● **Task to complete**: Only lines with the string "down" should be returned from the data below.

● **Data for review**:
>>>>

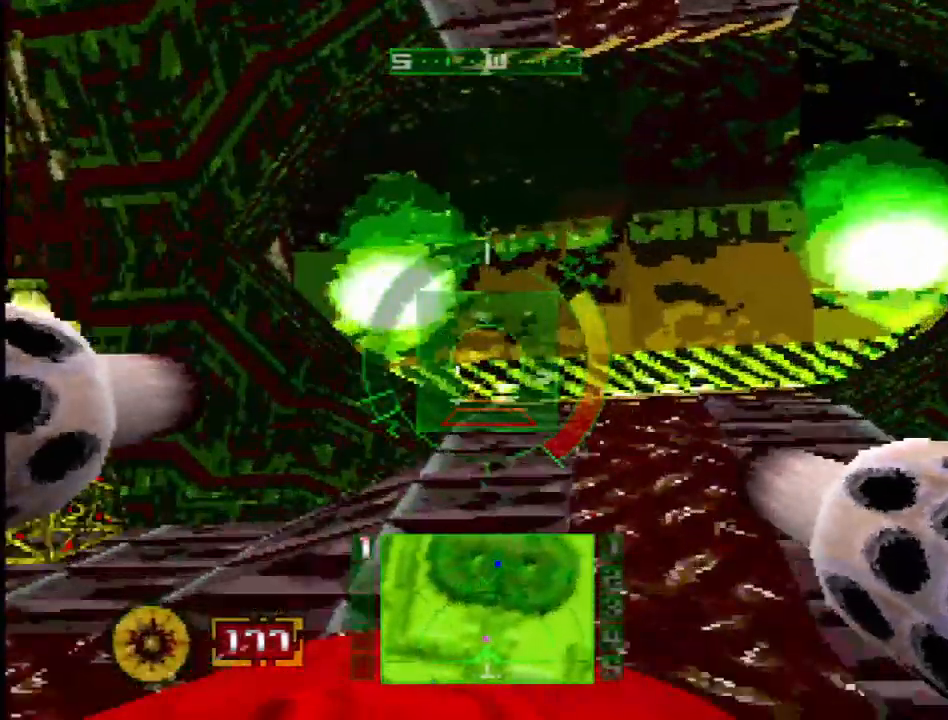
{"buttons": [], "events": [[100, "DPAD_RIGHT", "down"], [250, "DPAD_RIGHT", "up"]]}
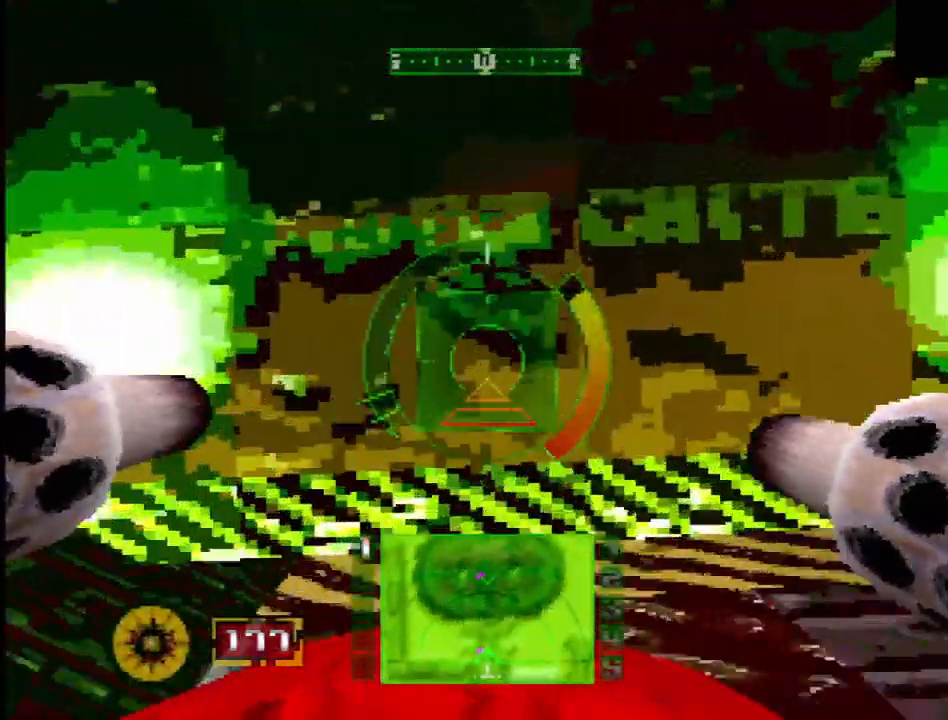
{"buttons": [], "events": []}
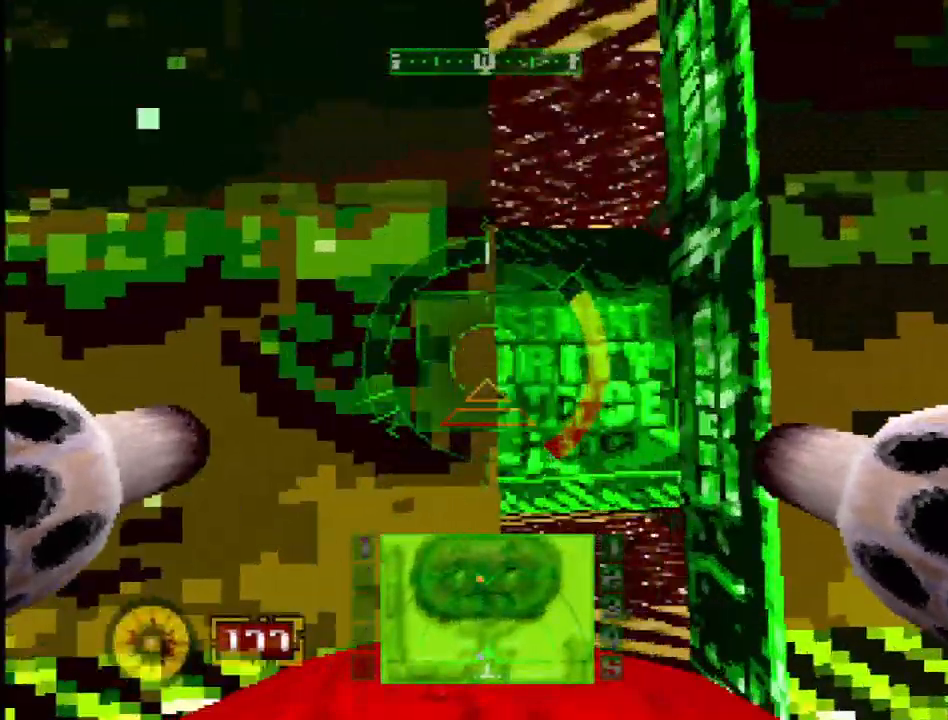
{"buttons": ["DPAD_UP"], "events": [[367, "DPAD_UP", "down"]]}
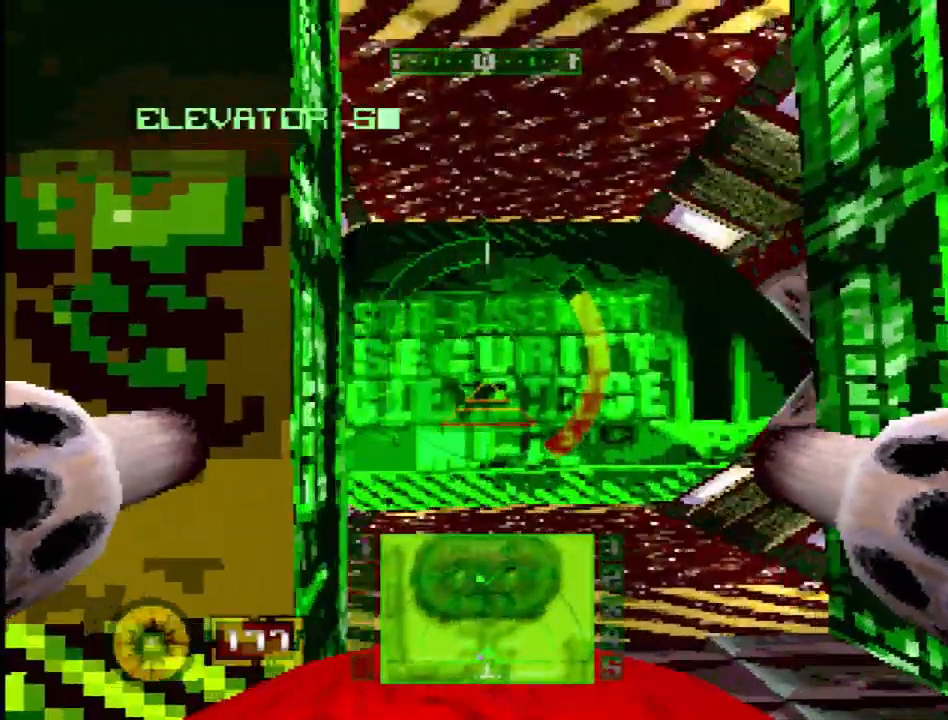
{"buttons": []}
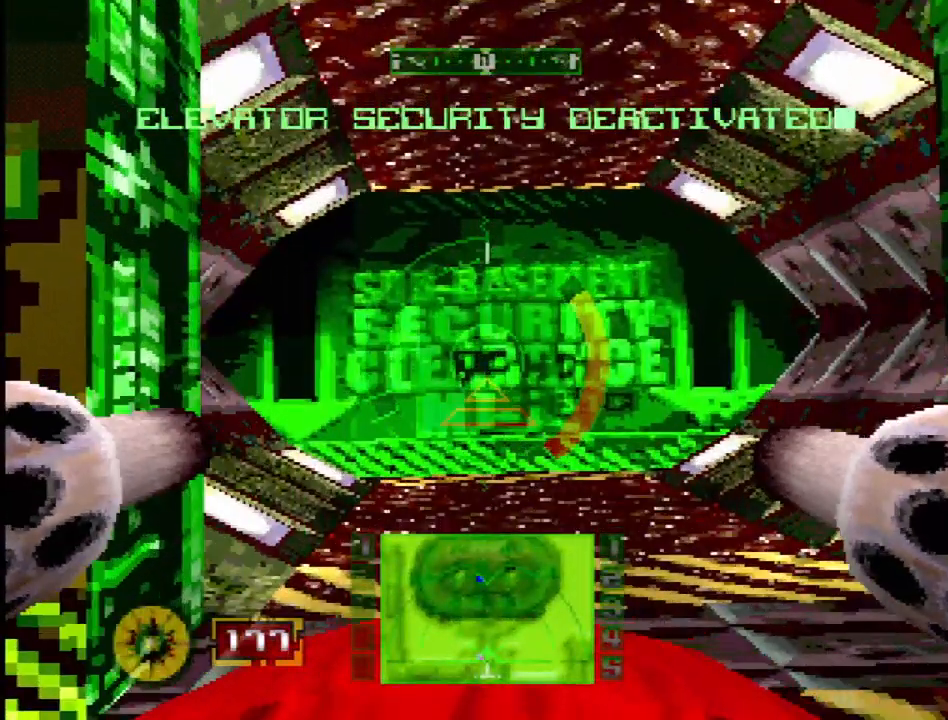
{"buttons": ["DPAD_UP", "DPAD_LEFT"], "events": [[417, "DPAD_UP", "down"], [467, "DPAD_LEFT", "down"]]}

<<<<
>>>>

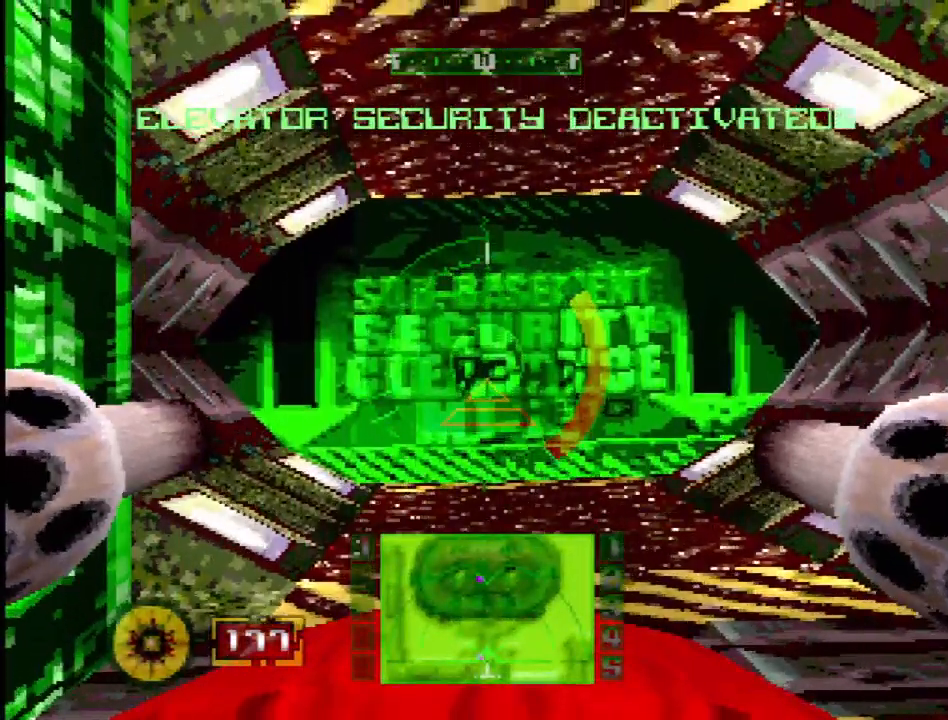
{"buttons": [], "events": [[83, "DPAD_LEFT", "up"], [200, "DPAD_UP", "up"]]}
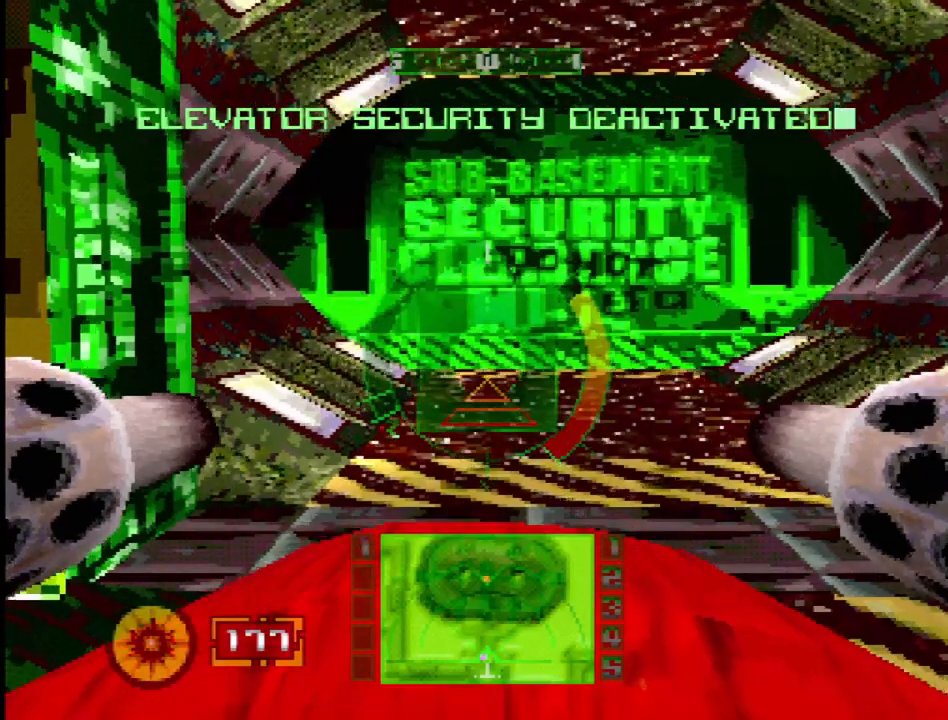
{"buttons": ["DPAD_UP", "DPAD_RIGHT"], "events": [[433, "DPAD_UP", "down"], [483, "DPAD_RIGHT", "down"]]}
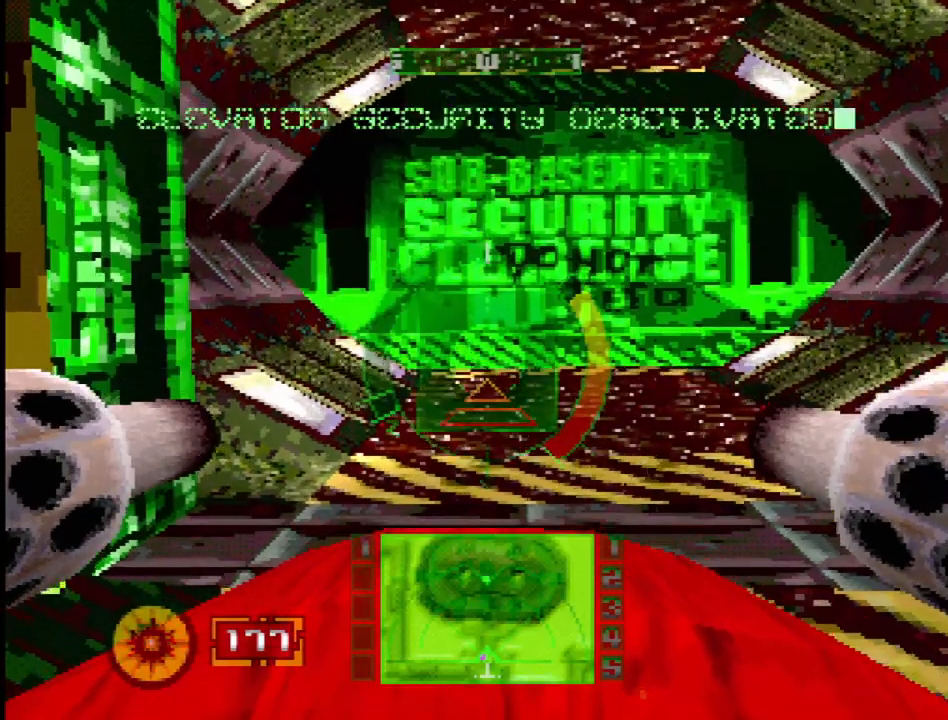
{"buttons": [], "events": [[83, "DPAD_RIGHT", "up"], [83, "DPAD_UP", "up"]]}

<<<<

● **Solved problem**:
{"buttons": [], "events": [[100, "DPAD_RIGHT", "down"], [250, "DPAD_RIGHT", "up"]]}
{"buttons": ["DPAD_UP"], "events": [[367, "DPAD_UP", "down"]]}
{"buttons": ["DPAD_UP", "DPAD_LEFT"], "events": [[417, "DPAD_UP", "down"], [467, "DPAD_LEFT", "down"]]}
{"buttons": ["DPAD_UP", "DPAD_RIGHT"], "events": [[433, "DPAD_UP", "down"], [483, "DPAD_RIGHT", "down"]]}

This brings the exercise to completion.